Tag Archives: gejala kanker

Bagaimana Cegah Kanker pada Anak? Dokter: Beri Nutrisi Seimbang

Park City Home Source, JAKARTA — Pemberian nutrisi yang baik pada anak dinilai penting untuk mencegah anak terkena kanker. Dokter spesialis anak dari Rumah Sakit Anak dan Ibu Harapan Kita, Nia Astarina mengatakan, penyebab kanker secara genetis sulit dihindari.

“Tapi kita tetap perlu memberikan anak, kita tetap perlu memberikan, misalnya nutrisi yang baik,” kata “Memahami Tanda-tanda Awal Kanker pada Anak” yang dibagikan Kementerian Kesehatan (Kemenkes) di Jakarta, Kamis (15/2). /2024).

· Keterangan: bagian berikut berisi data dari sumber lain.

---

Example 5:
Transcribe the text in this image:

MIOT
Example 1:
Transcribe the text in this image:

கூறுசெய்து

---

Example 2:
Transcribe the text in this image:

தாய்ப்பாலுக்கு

Hal itu diketahui Nia saat menjawab pertanyaan tentang bagaimana cara melindungi anak agar tidak terkena kanker. Menurutnya, kanker pada orang dewasa berbeda dengan kanker pada anak-anak, dimana kanker pada orang dewasa lebih banyak disebabkan oleh gaya hidup.

Diakuinya, orang tua kerap menanyakan penyebab penyakit kanker pada anak. “Sebenarnya sumbernya sendiri sampai saat ini di dunia belum diketahui secara pasti. Namun diperkirakan secara detail sumbernya adalah genetik,” ujarnya.

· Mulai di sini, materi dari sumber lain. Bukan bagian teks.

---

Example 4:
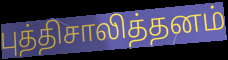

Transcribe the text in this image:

புத்திசாலித்தனம்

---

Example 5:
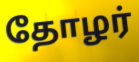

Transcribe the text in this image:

தோழர்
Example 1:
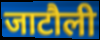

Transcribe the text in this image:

जाटौली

Menurutnya, pemberian nutrisi yang baik merupakan salah satu upaya preventif. Dalam makanan tersebut, kata dia, penting untuk menghindari bahan-bahan seperti pengawet, perasa, pewarna atau bahan kimia lainnya.

Ia menjelaskan, kanker pada gen anak juga bisa muncul di tempat ia dibesarkan. Oleh karena itu, lanjutnya, penting untuk menciptakan lingkungan yang sesuai untuk kesehatan anak. Lingkungan yang baik, menurutnya, tidak tinggi radikal bebas, kecuali asap rokok, dan menghindari area di bawah saluran udara yang kelebihan aliran listrik atau lebih dikenal dengan korsleting.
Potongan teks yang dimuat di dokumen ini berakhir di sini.